To me, it seems like Bonsai is quite unlike other artistic media in that the material the artist is working with is ALIVE. This introduces a profound difference into the process and the results of the artist's efforts. The thing is, the trees we are working with has their own agenda, entirely separate and apart from the artist's. To me, recognition of this introduces a sort of respect for the tree itself that does not exist in other forms of art, where the artist is trying simply to express a personal vision thru inanimate materials. I don't for example, ever recall a painter or sculpter expressing a desire to express the character of his materials in the way many bonsai artists talk about what they are doing. At least, Eastern (Japanese) bonsai artists.
Now I don't want to get into the whole silliness about whether Bonsai is cruel to the trees. Even if there was anything to this notion, this particular idea is not likely to get very far in this venue! So, that's not what I'm talking about.
What I am talking about is the sort of instinctive reverence most of us feel for the magnificance of the natural world and the sort of nostalgia that many of us feel for a life spent closer to that world and the feelings that it evokes in us. In my life, I still remember the intense feelings of loss that I felt when, around the age of 27, I committed to the world of business, an urban life and giving up a life spent close to nature.
Now, to be honest, I don't entirely understand the vocabulary you are using to describe the ideas you have introduced, but I do understand the gap between urban intellectuals and those whose lives are focused primarily on the natural world.
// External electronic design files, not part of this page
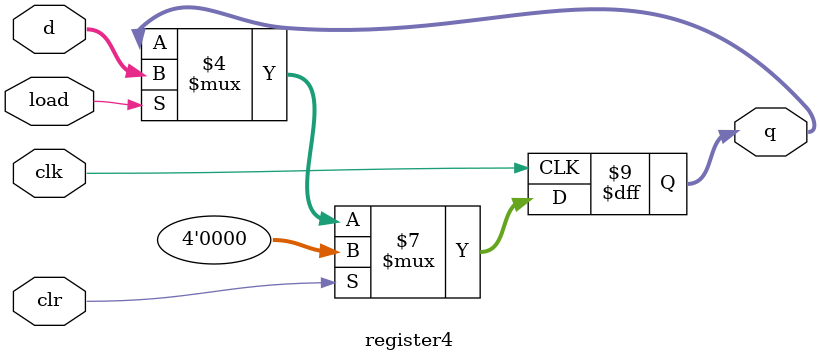
<source format=v>
module register4(load, clk, clr, d, q);
    input load, clr, clk;
    input [3:0] d;
    output reg [3:0] q;

    always @(posedge clk)
        if(clr == 1)
            q <= 0;
        else if(load ==1)
            q <= d;
endmodule
</source>
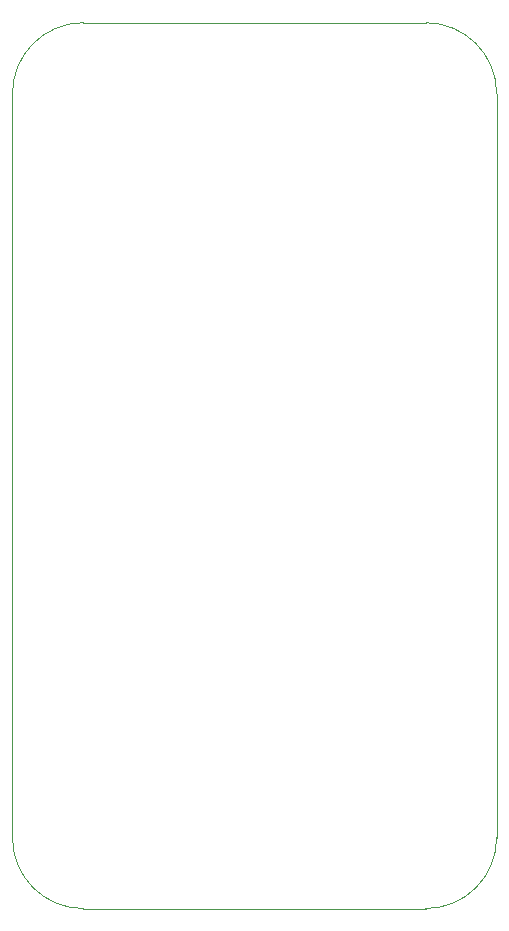
<source format=gbr>
%TF.GenerationSoftware,KiCad,Pcbnew,9.0.0*%
%TF.CreationDate,2025-03-04T00:13:22-08:00*%
%TF.ProjectId,NanoProgrammers,4e616e6f-5072-46f6-9772-616d6d657273,rev?*%
%TF.SameCoordinates,Original*%
%TF.FileFunction,Profile,NP*%
%FSLAX46Y46*%
G04 Gerber Fmt 4.6, Leading zero omitted, Abs format (unit mm)*
G04 Created by KiCad (PCBNEW 9.0.0) date 2025-03-04 00:13:22*
%MOMM*%
%LPD*%
G01*
G04 APERTURE LIST*
%TA.AperFunction,Profile*%
%ADD10C,0.050000*%
%TD*%
G04 APERTURE END LIST*
D10*
X131000000Y-120000000D02*
X102000000Y-120000000D01*
X96000000Y-114000000D02*
X96000000Y-51000000D01*
X131000000Y-45000000D02*
G75*
G02*
X137000000Y-51000000I0J-6000000D01*
G01*
X137000000Y-51000000D02*
X137000000Y-114000000D01*
X96000000Y-51000000D02*
G75*
G02*
X102000000Y-45000000I6000000J0D01*
G01*
X102000000Y-45000000D02*
X131000000Y-45000000D01*
X137000000Y-114000000D02*
G75*
G02*
X131000000Y-120000000I-6000000J0D01*
G01*
X102000000Y-120000000D02*
G75*
G02*
X96000000Y-114000000I0J6000000D01*
G01*
M02*

</source>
These latter folks, no matter how brilliant and how knowledgable of the world that interests them they are, they are, of course, looked down on by urban intellectuals. Yet, I think this is the mentality that Bonsai springs from and that it is a rather recent development that Bonsai is coming to be significantly influenced and explained by urban intellectuals.
Bonsai is certainly appropriately looked upon as an art form, but is a profoundly different form of art than those using inanimate materials. As such, it is pretty much unsuited for the social commentary so beloved by urban intellectuals. It speaks to a different place in the heart than those so empasized by that particular crowd. It has little relevance to the problems of society, which I think is the subject matter of Art Irony.
Myself, I see the spirit of Bonsai more akin to the spirit which created and maintains Glacier National Park than the spirit of, say, Picasso.